Showing posts with label Lake County Genealogical Society. Show all posts
Showing posts with label Lake County Genealogical Society. Show all posts

Thursday, October 27, 2011

3 lectures

I'll be speaking at the Lake County (Illinois) Genealogical Society's 19th annual workshop November 5 -- check it out if you're within range!

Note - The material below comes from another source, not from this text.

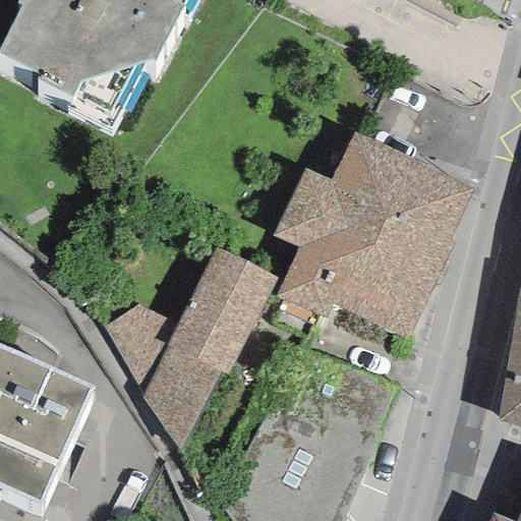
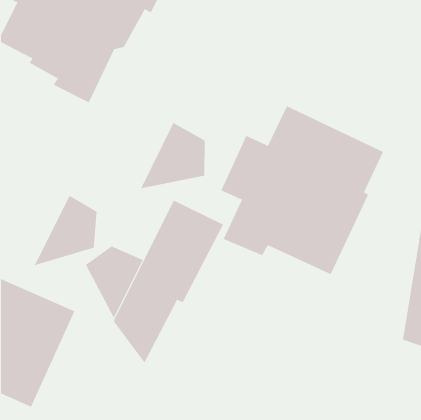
building: none -> [140,122,205,189]
building: none -> [34,195,97,266]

Wednesday, October 29, 2008

Lake County's workshop-not-to-be-missed

Lake County (the Illinois one, squeezed between Chicago and Wisconsin) is sponsoring what looks to be its 15th annual November workshop on Saturday the 8th. The speakers are Certified Genealogists Tom Jones and David McDonald. If you know them, you know this is a must-attend. If you don't, then I'm telling you. All the details including exact location, hours, and program topics, are in this PDF brochure and registration form.

Friday, March 21, 2008

Local News from the Past

Like many libraries, Fremont Public Library in north suburban Mundelein (Lake County), Illinois, has a symbiotic relationship with the county genealogical society. The Lake County Genealogical Society's Research Facility (AKA the genealogy room) is on its second floor, and Fremont's web site lists and distinguishes three different Lake County genealogy web sites.

For the past ten years (apparently), Fremont has done something else so simple and so valuable that I can't believe it's the only one. Under the heading, "Local News from the Past," they've posted the "local" items from the weekly Lake County Independent from a century earlier -- 1 Jan 1897 through 23 Aug 1907, and I hope they haven't given it up now!

This listing was an enormous help in sorting and following my Burdick, Knigge, Aynsley families in the area -- like watching a movie unfold, sometimes plotless and sometimes with a plot you know the end of, as relatives gather around a sickbed.

Quite a few basic genealogy sources are like this. Preparing them week after week won't get you published or win any ingenuity rewards in the prestigious journals, but without them it would be just that much more difficult to have the resources to be ingenious with.